Friends, family rememember Ron Singer

SVHS drama teacher brought laughs to lessons, and life|

Ron Singer, a former Sonoma Valley High School drama instructor who brought a colorful life as a street performer and cohort of Wavy Gravy to his teaching style, passed away last month at his Napa home.

According to family members, his death was the result of an accidental fall in his home in late April. He was 69, a few weeks shy of his 70th birthday.

Born in Berkeley in 1945, Ronald Stanley Singer discovered his lifelong love of theater at Berkeley High School. After a diverse life in the counter-culture, he returned to education and drama in the late 1980s, and was a popular drama and English teacher at Sonoma Valley High School from 1990 until his retirement in 2006.

“Ron was amazing,” said his longtime co-worker David Donnelly, who teaches economics at Sonoma Valley High. “He put on theatrical productions that were one click away from professional.”

Singer met and married his wife, Tenney Singer, in 1972 at the Lama Foundation retreat center outside Taos, N.M. They later divorced after 34 years of marriage.

As a young married couple, the Singers settled in San Francisco in 1976, where Ron worked as a street entertainer, juggling and walking a slack rope.

In 1981, he met Wavy Gravy, the colorful entertainer and activist who now lives in Laytonville, Mendocino County, and still leads Camp Winnarainbow, a circus and performing arts camp.
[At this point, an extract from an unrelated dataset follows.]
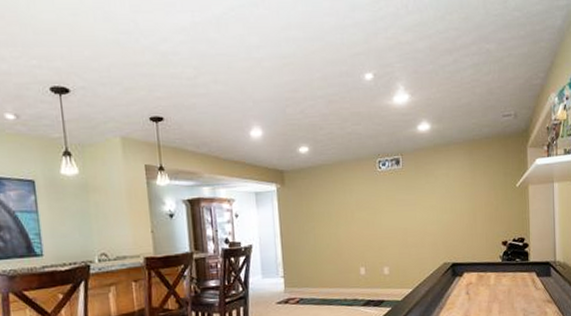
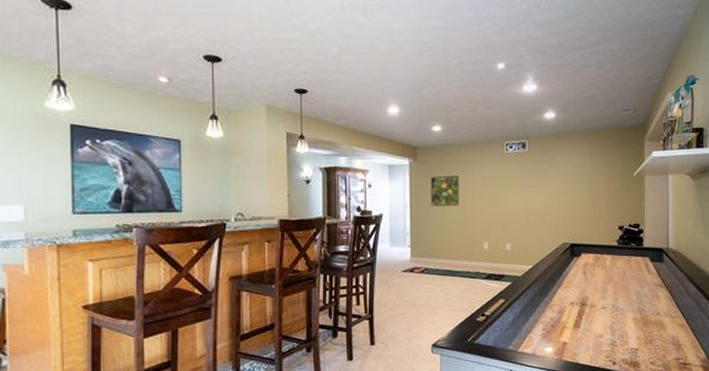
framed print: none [300,199,332,234] -> present [430,175,459,207]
The camp was co-founded by Gravy and Singer, said the former. “Him and me, we thought it up!” said Gravy of the camp’s colorful name. “I owe him a lot, and the camp owes a lot to his early inspiration. It was a joy and a wonder to work with him. We would create plays and we would travel from sea to shining sea. It was wonderful.”
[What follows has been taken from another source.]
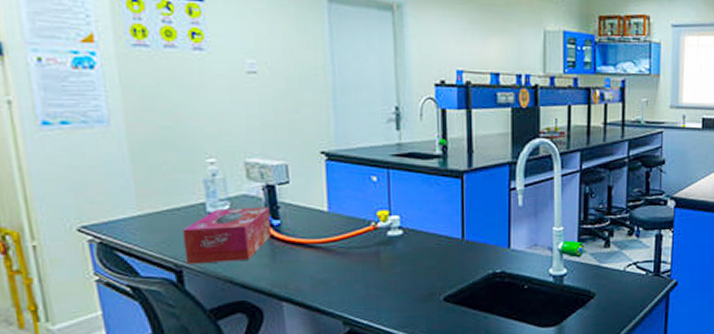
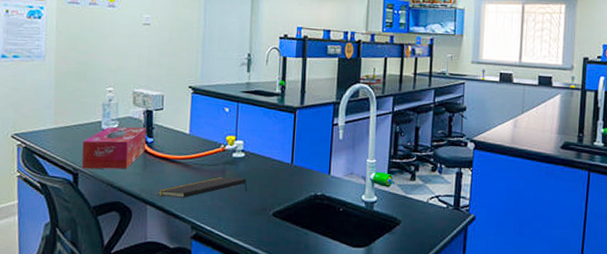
notepad: none [294,260,411,290] -> present [158,177,248,198]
Singer was a part of the Winnarainbow troupe for about five years, and left when he wanted to turn it into a Christian camp. Gravy said that was “not in our charter and it’s not anything I wanted to do, and we separated.”

Singer eventually resumed his formal education, getting his bachelor’s degree at Sonoma State University in 1986 and his teaching credential from Dominican College in 1987. After finishing his master’s degree in education at Dominican in 1990, he started teaching at Sonoma Valley High School that fall.

A few years later Singer called upon his old friend Wavy Gravy to help raise funds for a new stage curtain at the high school. “I was honored to do that,” said Gravy.

“He was a character – he really got the drama program back on track,” said Bob Kruljac, principal at SVHS from 1999-2003. “Programs like that develop and prosper based on the individual, and Ron did that.”

Kruljac remembered Singer as always dressing up “funky, funny, whatever you want to call it” on Dress Up Day.

“He really loved his drama,” said Kruljac. “And the kids loved him.”

His daughter Alison Singer Lasley lives in Sonoma with four children and her husband, Steve; she remembers fondly his staging of “You’re a Good Man, Charlie Brown.” Since her children were young at the time, they saw it four times.

“He was brilliant as a director,” she said. “I also appreciated the more serious plays, he was able to get so much out of his students.”

Singer also organized a Renaissance Faire at the school for several years, which ended when he retired in 2006.

In 2011 Singer moved into Rohlffs Manor Senior Apartments in Napa. He had a writing and drama group he met with on a regular basis and, according to his son, was enthusiastic about many of the people he met, and in generally good health.

“He was writing himself,” said Isaiah Singer, who lives in Brooklyn. “I had urged him to write an autobiography many times, and I hope he left some of that.”

A celebration of Ron Singer’s life is planned for 2 p.m. on Saturday, May 16, at the Sonoma Valley High School theater where he taught for many years.

The memorial service is open to the public, and there may be an after-party. “I”m trying to track down a slack rope walker, to represent,” said his son.